Надо бы расчувствоваться, пустить слезу, думала Вероника, ведь это же прощание с родиной. Нет, не могу, слеза не выдавливается, родины не чувствую. За Тараканище молиться? Пардон, без меня!

Великолепно шла литургия, однако духовенству было не по себе. Присутствовали лишь члены дипломатического корпуса да некоторые, редкие «деятели науки, литературы и искусства». Никто из ожидавшихся высших чинов не явился. Церкви вновь напомнили, что она отделена от государства.

Осенью 1945 года рано запуржило на Колыме в районе прииска Джелгала. В октябре по открытым местам, по слежавшемуся уже насту мела могучая поземка, порой взлетающая и завивающаяся у валунов, как волна у парапета. В иных распадках, впрочем, зелень стояла еще нетронутая, бока сопок синели или багровели под перезревшей ягодой, падавший мирно, как в опере, снег тут же таял у теплых источников. Туда устремлялись бесконвойные зеки, чтобы нахаваться витаминами на всю зиму. Жадно пили и воду из петляющего по распадкам ручья: считалась, конечно, чудодейственной.

Иногда выпадало такое благо и на долю обычной, то есть подконвойной, рабсилы, если попадались человечные вохровцы. Вот, например, Ваня Ночкин, рязанский лапоть, как он сам себя иной раз любовно называл. Конвоируя знакомую «контру» на ночную смену в зверосовхоз, он нередко в сумеречный час останавливался в таком оазисе вроде бы отлить или на корточках посидеть; отпускал, стало быть, рабсилу попастись в ягоднике. Сидел, кряхтел, любовался полосками заката над дикой землей, мечтал о том, как домой вернется после «дембиля», как будет врать сельчанам про войну с японцами.

В тот вечер, однако, протопали поверху над распадком, прямо сквозь пургу к огонькам совхоза. Никто из «контриков» даже не намекнул Ване, что, мол, неплохо было бы облегчиться.
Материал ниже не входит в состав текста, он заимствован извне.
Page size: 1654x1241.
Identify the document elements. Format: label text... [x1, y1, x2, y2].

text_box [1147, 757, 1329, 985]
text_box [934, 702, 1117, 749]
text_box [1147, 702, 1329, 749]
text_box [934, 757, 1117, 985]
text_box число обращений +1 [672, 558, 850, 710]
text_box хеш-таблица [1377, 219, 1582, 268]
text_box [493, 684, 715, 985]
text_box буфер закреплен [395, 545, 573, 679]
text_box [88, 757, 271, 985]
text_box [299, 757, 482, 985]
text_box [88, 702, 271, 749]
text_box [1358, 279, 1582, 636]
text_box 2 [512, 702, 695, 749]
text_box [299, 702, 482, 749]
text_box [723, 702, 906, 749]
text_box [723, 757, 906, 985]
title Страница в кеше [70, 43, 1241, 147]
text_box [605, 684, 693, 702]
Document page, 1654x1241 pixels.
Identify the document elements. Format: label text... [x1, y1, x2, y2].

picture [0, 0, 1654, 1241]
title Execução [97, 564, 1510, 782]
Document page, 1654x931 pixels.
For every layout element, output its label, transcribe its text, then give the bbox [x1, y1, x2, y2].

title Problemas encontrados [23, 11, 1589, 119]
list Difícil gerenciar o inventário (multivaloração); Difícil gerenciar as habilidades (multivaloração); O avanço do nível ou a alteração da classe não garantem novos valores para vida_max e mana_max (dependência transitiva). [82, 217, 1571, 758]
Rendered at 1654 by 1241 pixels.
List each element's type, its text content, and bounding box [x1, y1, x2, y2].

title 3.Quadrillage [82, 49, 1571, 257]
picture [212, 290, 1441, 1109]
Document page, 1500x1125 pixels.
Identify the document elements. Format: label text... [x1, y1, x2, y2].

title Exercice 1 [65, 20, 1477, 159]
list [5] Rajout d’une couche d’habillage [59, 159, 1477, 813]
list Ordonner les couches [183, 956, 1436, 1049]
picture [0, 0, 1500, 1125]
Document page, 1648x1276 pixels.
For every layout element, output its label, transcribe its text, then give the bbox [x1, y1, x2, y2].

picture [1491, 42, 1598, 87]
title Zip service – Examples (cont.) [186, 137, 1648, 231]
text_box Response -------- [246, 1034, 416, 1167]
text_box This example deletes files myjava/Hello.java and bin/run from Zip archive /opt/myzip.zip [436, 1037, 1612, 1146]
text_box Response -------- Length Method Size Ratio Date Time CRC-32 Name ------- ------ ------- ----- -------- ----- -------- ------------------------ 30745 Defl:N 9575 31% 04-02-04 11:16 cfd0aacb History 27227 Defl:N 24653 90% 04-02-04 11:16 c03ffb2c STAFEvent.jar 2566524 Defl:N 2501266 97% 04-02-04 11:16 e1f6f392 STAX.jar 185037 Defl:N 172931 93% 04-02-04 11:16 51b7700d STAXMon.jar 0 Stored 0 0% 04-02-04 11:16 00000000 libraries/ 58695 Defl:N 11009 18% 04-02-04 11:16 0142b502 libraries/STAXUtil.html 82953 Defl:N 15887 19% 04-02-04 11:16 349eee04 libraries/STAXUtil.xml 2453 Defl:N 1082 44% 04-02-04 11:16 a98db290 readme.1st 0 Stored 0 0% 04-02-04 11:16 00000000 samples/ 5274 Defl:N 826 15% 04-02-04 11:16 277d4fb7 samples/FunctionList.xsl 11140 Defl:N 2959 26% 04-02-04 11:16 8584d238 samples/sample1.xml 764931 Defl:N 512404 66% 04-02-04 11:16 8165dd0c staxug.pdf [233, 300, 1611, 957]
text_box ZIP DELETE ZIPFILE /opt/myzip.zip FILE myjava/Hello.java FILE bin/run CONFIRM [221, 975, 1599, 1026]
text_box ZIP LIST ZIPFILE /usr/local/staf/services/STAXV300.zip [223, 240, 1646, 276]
Вся дюжина бодро чимчиковала и меж собой разговаривала мало, как будто боялась опоздать на работу. Народ в общем-то был сытый, трудоспособный: подкормились и обогрелись при зверье капитально.

Среди этой дюжины шел и сорокатрехлетний Кирилл Градов. В ушанке, телогрейке, ватных штанах и крепких чунях, он выглядел как надежно пристроенный к какому-то блатному или полублатному, во всяком случае к неубийственному, делу зек. Так оно и было на исходе восьмого года его заключения, но сколько всякого этому предшествовало, сколько умираний и тлеющих ненавистных возрождений!

* * *

В колымские лагеря он попал еще на исходе так называемой гаранинщины, когда гулял по приискам бесноватый полковник Гаранин с пистолетом в руке, когда на каждом вечернем разводе хмыри из УРЧа выкрикивали имена так называемых саботажников, которых тут же, что называется, не отходя от кассы, выводили в расход за углом барака. «Нам-то с вами, Градов, как тюрзекам уж наверняка не уцелеть, – говорил ему московский знакомый, сосед по нарам Петр Румянцев. – Так что не рассчитывайте на золотую старость и вечерок у камелька с Аристотелем на коленях».